Maison de l'horreur : dix enfants sauvés de leurs parents après une découverte qui donne la chair de poule

Âgés de 2 à 24 ans, les dix enfants originaires de Noyelles-sous-Lens (Pas-de-Calais) vivaient dans des conditions déplorables imposées par leurs parents. Ces derniers ont été interpellés. Une découverte qui fait froid dans le dos. Mardi 30 août, deux parents de 44 et 40 ans ont été interpellés après la découverte de leurs dix enfants maltraités dans une maison insalubre de Noyelles-sous-Lens (Pas-de-Calais). Tout a commencé par un banal signalement. Mis à la porte par son père, l'ainé de la fratrie a décidé de se venger en portant plainte contre ses parents. Le jeune homme, âgé de 24 ans, a expliqué vivre dans des conditions déplorables depuis de nombreuses années. Dépêchés sur place dans la matinée du 30 août, les policiers de Noyelles-sous-Lens ont découvert un véritable enfer. En comptant le jeune homme de 24 ans, dix enfants vivent reclus, avec interdiction de sortir de la maison. Les plus jeunes d'entre eux, âgés de 5 et 2 ans, sont ligotés à leur chaise haute, endormis dans leurs couches pleines d'urine et d'excréments.

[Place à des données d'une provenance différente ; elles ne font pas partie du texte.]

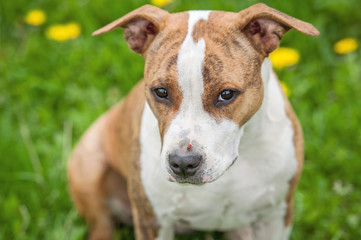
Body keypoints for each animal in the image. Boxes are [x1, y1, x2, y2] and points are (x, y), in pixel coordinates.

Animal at [67, 3, 318, 240]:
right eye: (161, 91)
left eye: (227, 94)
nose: (183, 163)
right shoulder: (153, 220)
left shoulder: (276, 215)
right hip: (89, 167)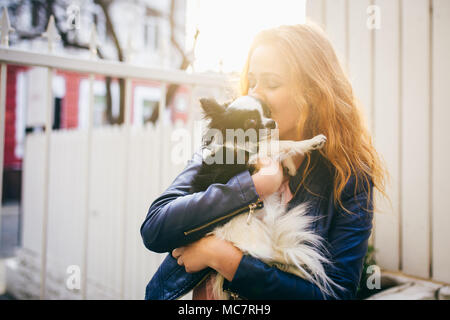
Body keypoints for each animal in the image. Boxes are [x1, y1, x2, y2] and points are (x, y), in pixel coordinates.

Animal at [191, 95, 338, 300]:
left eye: (268, 113)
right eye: (251, 122)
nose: (272, 123)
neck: (242, 143)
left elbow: (277, 145)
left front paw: (290, 166)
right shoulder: (251, 158)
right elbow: (282, 143)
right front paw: (311, 142)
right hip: (252, 231)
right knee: (274, 255)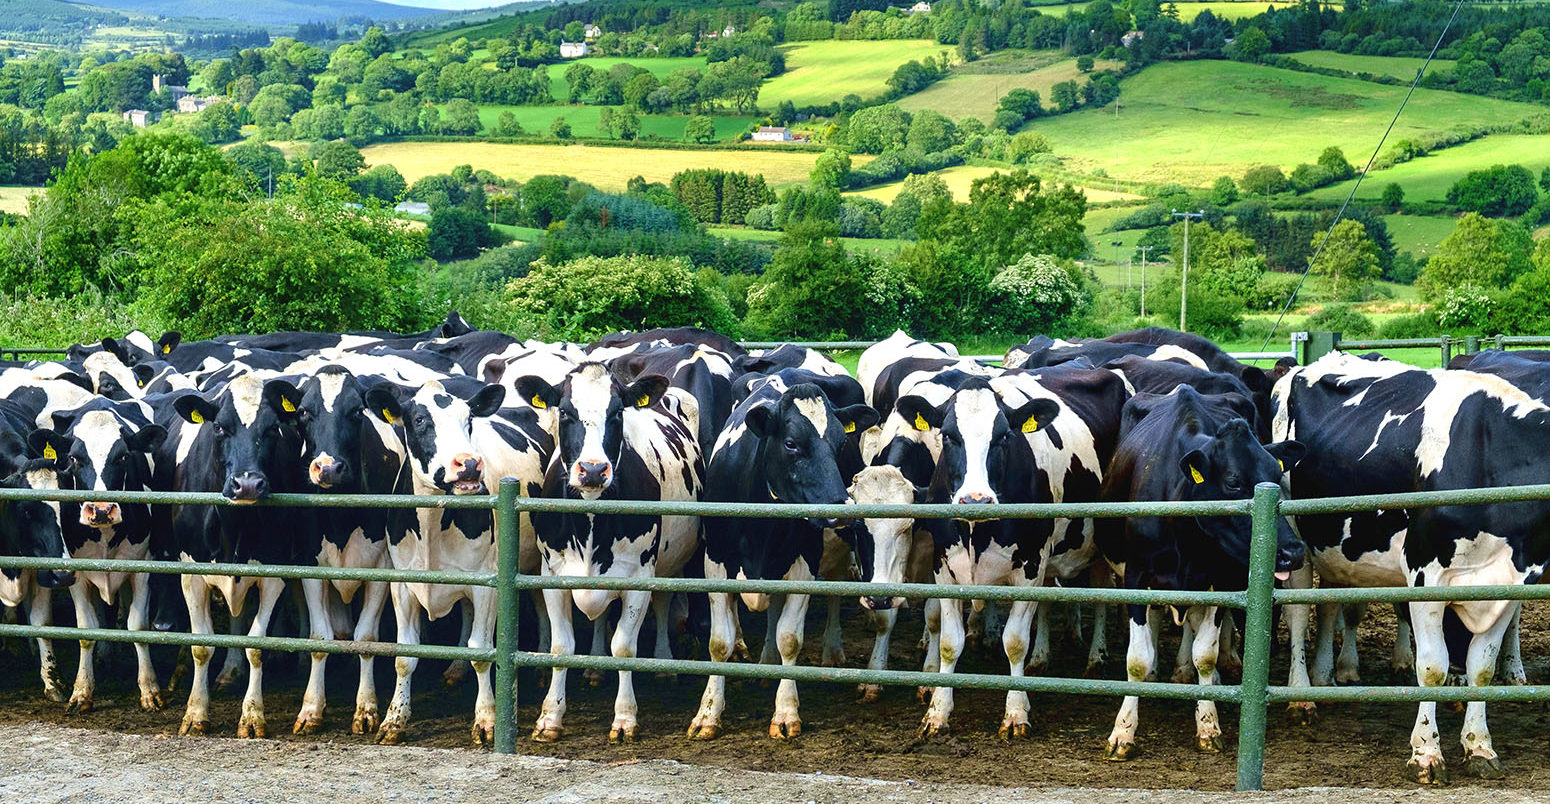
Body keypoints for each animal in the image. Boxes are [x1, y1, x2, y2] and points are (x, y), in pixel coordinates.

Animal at [47, 399, 167, 715]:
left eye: (123, 456)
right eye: (74, 458)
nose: (101, 509)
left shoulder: (143, 565)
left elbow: (138, 626)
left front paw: (149, 689)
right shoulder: (76, 573)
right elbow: (86, 628)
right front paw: (81, 691)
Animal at [520, 364, 703, 743]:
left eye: (617, 412)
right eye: (565, 412)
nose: (592, 470)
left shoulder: (640, 576)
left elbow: (624, 647)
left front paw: (625, 718)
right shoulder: (553, 574)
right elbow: (562, 646)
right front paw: (550, 717)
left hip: (668, 563)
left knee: (663, 605)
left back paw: (663, 662)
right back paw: (594, 668)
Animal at [688, 381, 880, 740]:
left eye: (840, 443)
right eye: (791, 443)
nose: (841, 507)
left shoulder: (805, 566)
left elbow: (790, 638)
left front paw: (786, 712)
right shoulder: (715, 563)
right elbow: (719, 643)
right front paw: (708, 713)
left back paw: (830, 651)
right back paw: (766, 660)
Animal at [1097, 387, 1302, 765]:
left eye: (1276, 474)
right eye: (1233, 481)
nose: (1293, 552)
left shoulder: (1218, 580)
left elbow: (1204, 654)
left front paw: (1208, 724)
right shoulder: (1135, 576)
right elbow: (1137, 659)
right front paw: (1123, 731)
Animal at [1271, 353, 1550, 780]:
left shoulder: (1505, 582)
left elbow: (1482, 668)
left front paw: (1480, 747)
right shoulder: (1425, 573)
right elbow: (1432, 667)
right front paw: (1427, 752)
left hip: (1334, 549)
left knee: (1330, 604)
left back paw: (1326, 677)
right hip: (1295, 538)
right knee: (1299, 613)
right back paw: (1302, 696)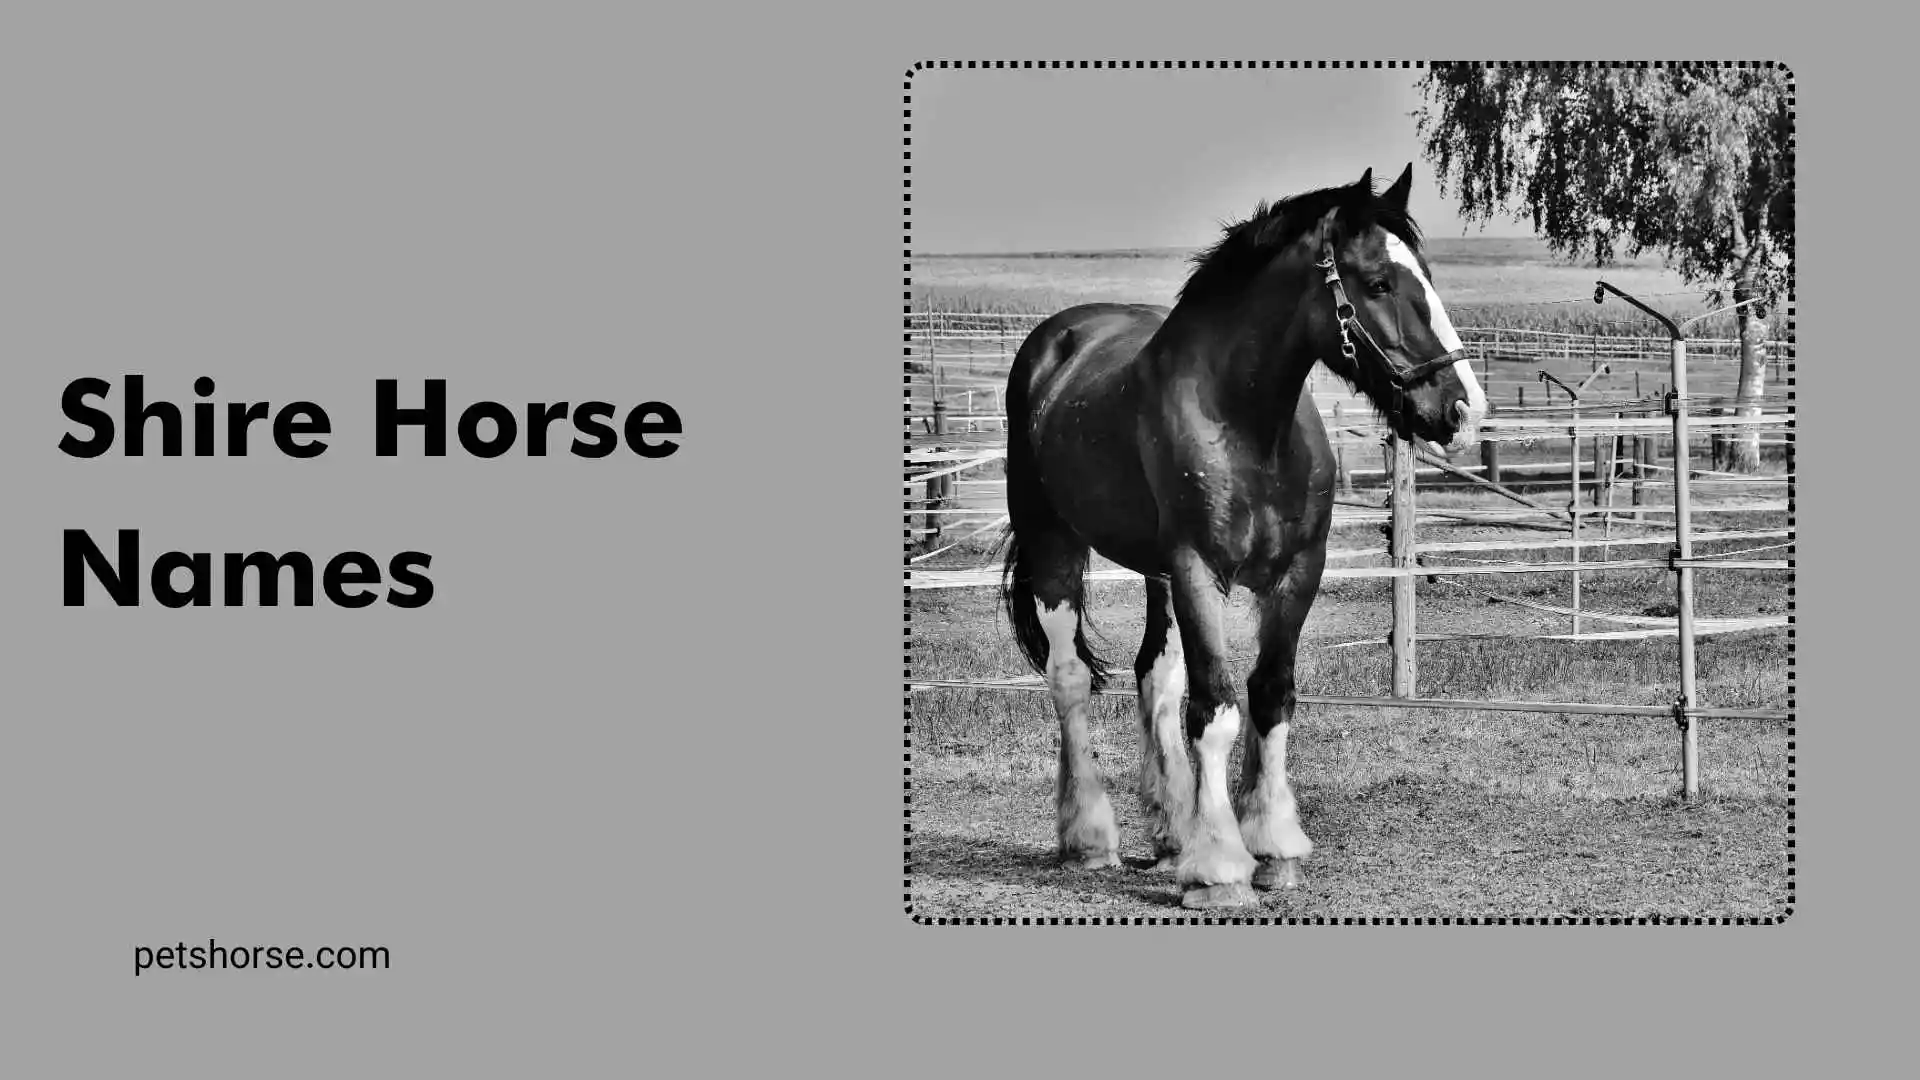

Selon Actu Pas-de-Calais, le bébé n'aurait jamais touché le sol et souffrirait de fait de retard d'élocution et de motricité. Les autres racontent avoir subi fessée, ligotage et privation de liberté. Ils n'avaient le droit que de se rendre à l'école, pour éviter les soupçons, sans doute. Les enfants ligotés "pour les empêcher de commettre des bêtises" "Ça donne la chair de poule d'entendre le sort réservé à des enfants...", a réagi le maire de Noyelles-sous-Lens, Alain Roger, soulignant être "tombé des nues" en découvrant le quotidien de cette famille d'apparence sans histoire. "Pour nous, ça n'est pas une famille renfermée. On les croise régulièrement, les enfants sont scolarisés en maternelle et en primaire et on voit la maman les conduire à l'école. Ils ne sont pas inscrits au CCAS de la commune." Une ordonnance de placement a été délivrée pour les sept mineurs de la fratrie. Les parents, qui ont reconnu les faits, ont été placés en garde à vue puis présentés au tribunal. Ils ont expliqué vivre avec 2 700 d'allocations mensuelles et avoir ligoté leurs enfants "pour les empêcher de commettre des bêtises". Accusés de violences sur mineur par ascendant et soustraction aux obligations légales, ils encourent deux ans de prison et 30 000 euros d'amende.